#### WORK REQUIRED
Write out an exact copy of the line with "assign f1 = d4;" and of each line after it, through the end of the records below.

#### SUPPLIED RECORDS
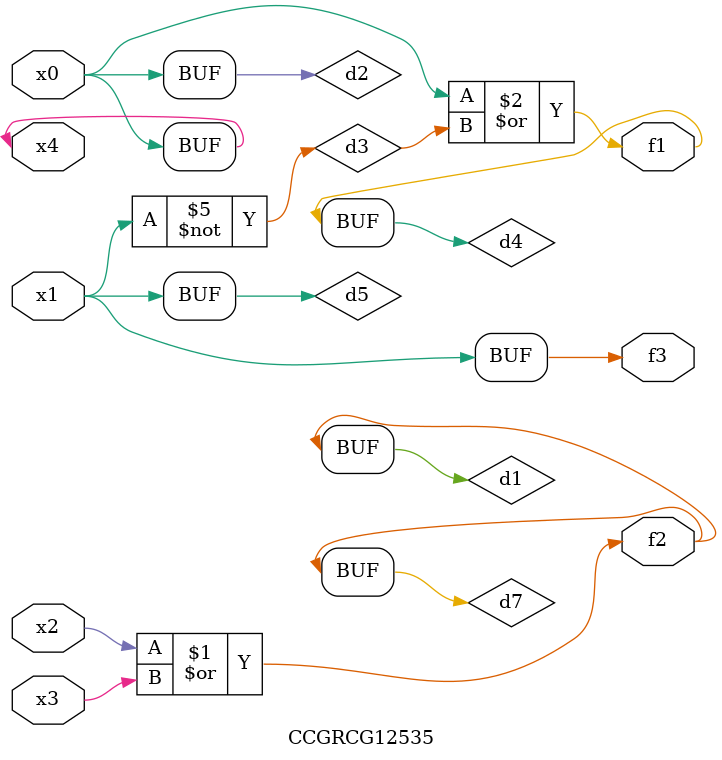
<source format=v>
module CCGRCG12535(
	input x0, x1, x2, x3, x4,
	output f1, f2, f3
);

	wire d1, d2, d3, d4, d5, d6, d7;

	or (d1, x2, x3);
	buf (d2, x0, x4);
	not (d3, x1);
	or (d4, d2, d3);
	not (d5, d3);
	nand (d6, d1, d3);
	or (d7, d1);
	assign f1 = d4;
	assign f2 = d7;
	assign f3 = d5;
endmodule

</source>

#### TASK RESPONSE
	assign f1 = d4;
	assign f2 = d7;
	assign f3 = d5;
endmodule

</source>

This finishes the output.